Figure 8. - Left, Adult female of the parasite Delomerista japonica diprionis; right, Sawfly cocoon with charactistic parasite emergence hole.

Precipitation during the summer months affects the sawfly indirectly through its effect on disease and parasites. Frequent rainfall promotes spread of the fungus, Entomophthora sphaerosperma Fres. (fig. 7) , in larval populations; and dry weather results in increased parasitization of cocooned sawflies by Delomerista japonica diprionis Cush. (fig. 8, left and right) , Oresbius tsugae tsugae (Cush.), and Itoplectis quadricingulatus (Prov.). Between 1952 and 1974, most declining sawfly population trends in southeast Alaska occurred after two consecutive wetter than normal summers. starvation and poor nutrition caused by depletion of host foliage contribute to population collapses by reducing sawfly fecundity.

References

Furniss, R. L., and P. B. Dowden. 1941. Western hemlock sawfly, Neodiprion tsugae Middleton, and its parasites in Oregon. J. Econ. Entomol. 34:46-52.

Hard, John S. 1971. Sequential sampling of hemlock sawfly eggs in southeast Alaska. USDA For. Serv. Res. Note PNW-142, 9 p., illus. Pac. Northwest For. and Range Exp. Stn., Portland, Oreg.

Hard, John S. 1976. Natural control of hemlock sawfly, Neodiprion tsugae Middleton (Hymenoptera: Diprionidae), populations in southeast Alaska. Can. Entomol. 108:485-498.

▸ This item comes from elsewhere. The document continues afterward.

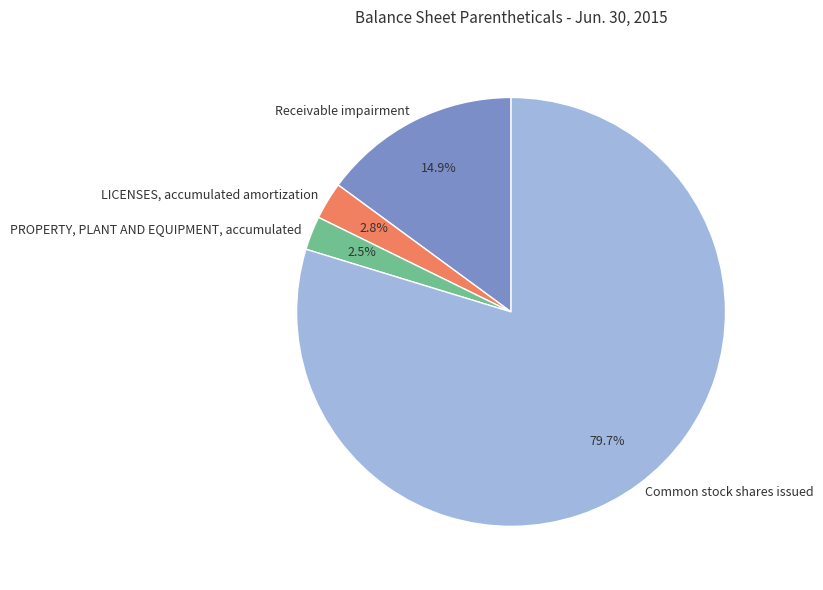

True or false: Common stock shares issued accounts for 67% of the total.

False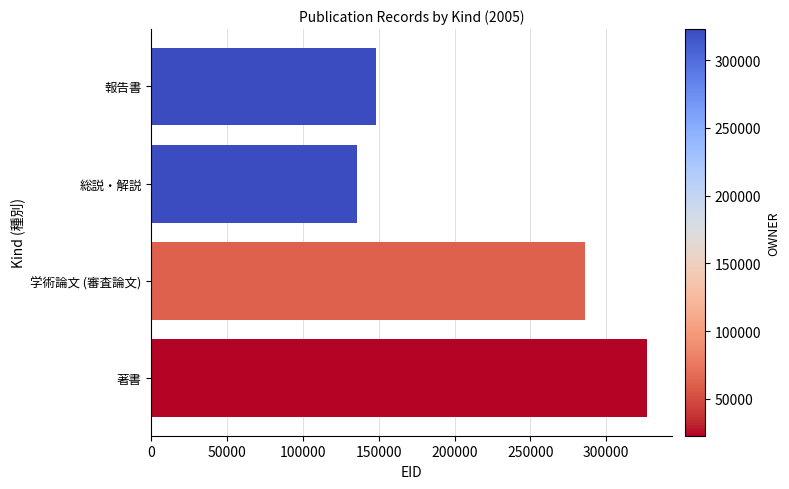

At which label is the value closest to 231472?

学術論文 (審査論文)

Hard, John S., and D. C. Schmiege. 1968. The hemlock sawfly in southeast Alaska. USDA For. Serv. Res. Pap. PNW-65, 11 p. Pac. Northwest For. and Range Exp. Stn., Portland, Oreg.

Hard, John S., and Torolf R. Torgersen. 1975. Field and laboratory techniques for evaluating hemlock sawfly infestations. USDA For. Serv. Res. Note PNW-252, 23 p., illus. Pac. Northwest For. and Range Exp. Stn., Portland, Oreg.

Hopping, G. R., and H. B. Leech. 1936. Sawfly biologies, Neodiprion tsugae Middleton. J. Can. Entomol. 68:71-79.

Torgersen, Torolf R. 1968. Parasites of the hemlock sawfly, Neodiprion tsugae, in coastal Alaska. Annu. Entomol. Soc. Am. 61 (5) :1155-1158, illus.